Delivering expert advisory services. Online shoppers are no doubt familiar with phrases like, “Frequently bought together,” “Sponsored products related to this item,” and “Customers who bought this item also bought…”
These are all clear-cut examples of a recommendation approach to personalization, anchored in customer searches, buying habits of similar customers, and what the seller wants you to want.
Unfortunately, it makes for an unreliable, hit-and-miss buying experience.
Jeriad sees a point in the near future where brands will transition from unreliable recommendations to AI-driven expert advisers. “Think of this as… your concierge,” he says. “This is the tailor, this is the financial adviser that cannot only answer the questions I have, and advise me, but tell me why it was important and even think of questions I didn’t know to ask.”
Such technology would then have the potential to provide five-star service and advice to every customer, whether buying groceries or couture. “I might not be able to get [Giorgio] Armani’s personal advice [on what to wear], but what if we could model his actual advice that could be made accessible to me?” Jeriad says.
To achieve this, brands would need to combine data and pattern recognition with rules-based algorithms. This could eventually lead to enhanced chatbots that deliver targeted, expert advice to every customer.

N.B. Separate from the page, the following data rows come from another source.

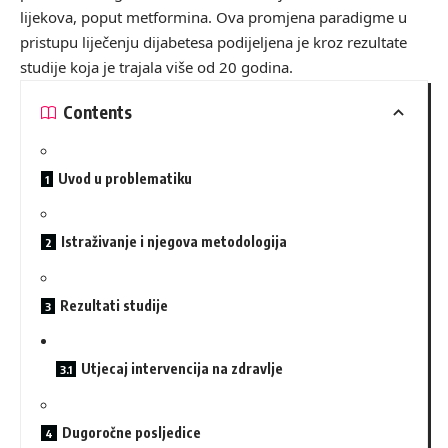
lijekova, poput metformina. Ova promjena paradigme u
pristupu liječenju dijabetesa podijeljena je kroz rezultate
studije koja je trajala više od 20 godina.
Contents
Uvod u problematiku
Istraživanje i njegova metodologija
Rezultati studije
Utjecaj intervencija na zdravlje
Dugoročne posljedice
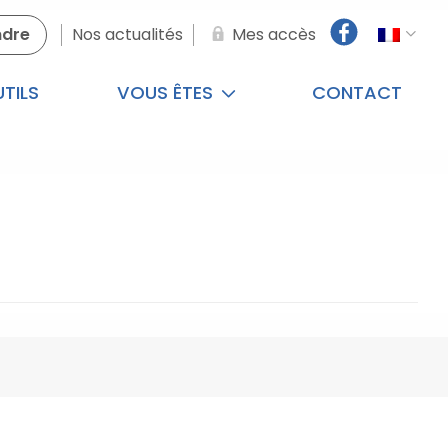
ndre
Nos actualités
Mes accès
TILS
VOUS ÊTES
CONTACT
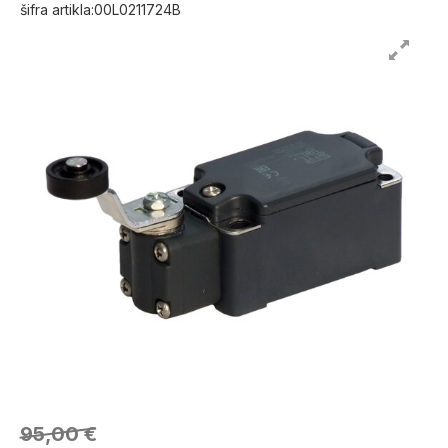
šifra artikla:00L0211724B
95,00 €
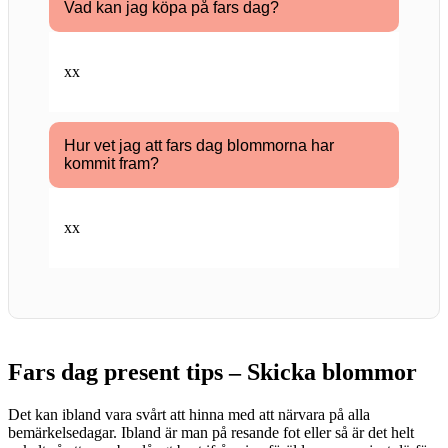
Vad kan jag köpa på fars dag?
xx
Hur vet jag att fars dag blommorna har
kommit fram?
xx
Fars dag present tips – Skicka blommor
Det kan ibland vara svårt att hinna med att närvara på alla
bemärkelsedagar. Ibland är man på resande fot eller så är det helt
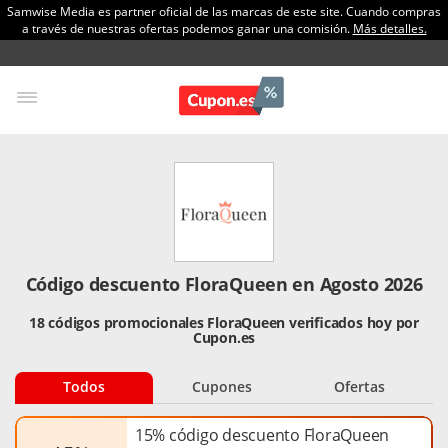
Samwise Media es partner oficial de las marcas de este site. Cuando compras
a través de nuestras ofertas podemos ganar una comisión.
Más detalles.
Código descuento FloraQueen en Agosto 2026
18 códigos promocionales FloraQueen verificados hoy por
Cupon.es
Todos
Cupones
Ofertas
15% código descuento FloraQueen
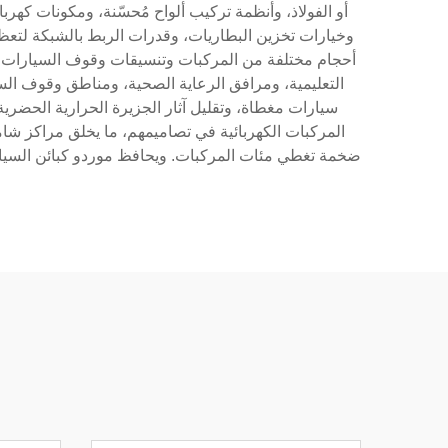
وخيارات تخزين البطاريات، وقدرات الربط بالشبكة لتعظيم
التعليمية، ومرافق الرعاية الصحية، ومناطق وقوف الس
المركبات الكهربائية في تصاميمهم، ما يخلق مراكز شام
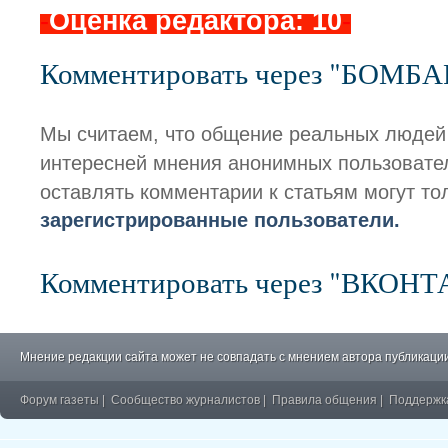
-
Оценка редактора: 10
-
Комментировать через "БОМБ
Мы считаем, что общение реальных людей
интересней мнения анонимных пользовате
оставлять комментарии к статьям могут то
зарегистрированные пользователи.
Комментировать через "ВКОН
Мнение редакции сайта может не совпадать с мнением автора публикации
Форум газеты
|
Сообщество журналистов
|
Правила общения
|
Поддержк
�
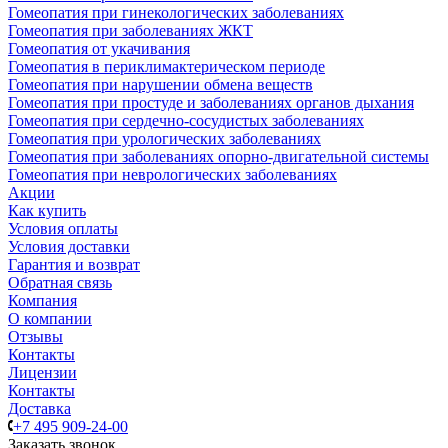
Гомеопатия при гинекологических заболеваниях
Гомеопатия при заболеваниях ЖКТ
Гомеопатия от укачивания
Гомеопатия в периклимактерическом периоде
Гомеопатия при нарушении обмена веществ
Гомеопатия при простуде и заболеваниях органов дыхания
Гомеопатия при сердечно-сосудистых заболеваниях
Гомеопатия при урологических заболеваниях
Гомеопатия при заболеваниях опорно-двигательной системы
Гомеопатия при неврологических заболеваниях
Акции
Как купить
Условия оплаты
Условия доставки
Гарантия и возврат
Обратная связь
Компания
О компании
Отзывы
Контакты
Лицензии
Контакты
Доставка
+7 495 909-24-00
Заказать звонок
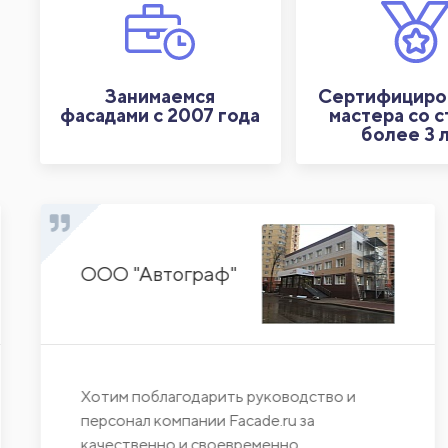
Занимаемся
Сертифициро
фасадами с 2007 года
мастера со 
более 3 
ООО "Автограф"
Хотим поблагодарить руководство и
персонал компании Facade.ru за
качественно и своевременно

“The feeding of the engine is really going to be dependent on machine learning and AI,” says Kevin. “That will enable that transition from just a recommender system to an advice system.”

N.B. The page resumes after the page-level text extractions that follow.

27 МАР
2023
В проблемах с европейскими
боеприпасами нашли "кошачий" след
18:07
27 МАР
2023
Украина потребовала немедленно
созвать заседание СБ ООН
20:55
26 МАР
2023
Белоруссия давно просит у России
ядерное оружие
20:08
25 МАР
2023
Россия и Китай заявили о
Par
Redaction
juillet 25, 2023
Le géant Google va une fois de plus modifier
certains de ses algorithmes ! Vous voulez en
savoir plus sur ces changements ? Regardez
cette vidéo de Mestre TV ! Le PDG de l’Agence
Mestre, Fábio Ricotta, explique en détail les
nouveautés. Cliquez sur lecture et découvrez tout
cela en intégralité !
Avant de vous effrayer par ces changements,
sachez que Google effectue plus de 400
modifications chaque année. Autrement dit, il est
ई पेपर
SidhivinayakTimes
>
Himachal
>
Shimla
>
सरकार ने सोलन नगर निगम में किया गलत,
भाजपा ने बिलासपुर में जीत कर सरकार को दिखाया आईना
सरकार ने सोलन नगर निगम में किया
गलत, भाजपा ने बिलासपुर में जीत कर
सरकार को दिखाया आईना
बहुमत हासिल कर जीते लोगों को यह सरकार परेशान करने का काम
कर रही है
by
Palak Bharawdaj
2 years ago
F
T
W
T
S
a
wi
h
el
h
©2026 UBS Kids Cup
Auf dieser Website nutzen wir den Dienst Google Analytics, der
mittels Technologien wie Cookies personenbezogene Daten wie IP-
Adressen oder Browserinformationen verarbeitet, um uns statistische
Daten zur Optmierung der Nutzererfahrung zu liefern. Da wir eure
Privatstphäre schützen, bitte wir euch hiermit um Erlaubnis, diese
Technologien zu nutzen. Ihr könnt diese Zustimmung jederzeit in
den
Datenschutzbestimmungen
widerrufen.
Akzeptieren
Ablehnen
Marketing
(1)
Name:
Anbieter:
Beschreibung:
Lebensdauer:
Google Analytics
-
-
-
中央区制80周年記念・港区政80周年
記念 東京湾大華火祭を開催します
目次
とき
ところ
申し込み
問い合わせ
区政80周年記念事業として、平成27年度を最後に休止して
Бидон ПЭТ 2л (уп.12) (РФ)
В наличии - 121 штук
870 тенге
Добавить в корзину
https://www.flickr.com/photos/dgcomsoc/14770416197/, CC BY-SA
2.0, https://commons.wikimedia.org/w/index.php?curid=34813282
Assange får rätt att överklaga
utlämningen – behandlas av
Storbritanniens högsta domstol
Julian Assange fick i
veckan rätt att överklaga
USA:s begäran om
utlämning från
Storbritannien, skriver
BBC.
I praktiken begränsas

Putting the “person” in personalization
AI-powered shopping is exciting to brands and consumers alike. With this technology, the entire customer journey can be personalized, with advice and merchandise catered to a buyer’s preferences and behaviors. However, the journey is simply steps to the ultimate goal of making the customer experience a more human experience.
“The key to delivering these human experiences is the ability to express empathy and say, ‘We want to understand what it’s like to be in your shoes today,’” says Kevin. “That’s the very definition of empathy. And the way to do that is to understand the customer’s motivation, their context — everything that’s surrounding them at this moment — to give them the best experience.”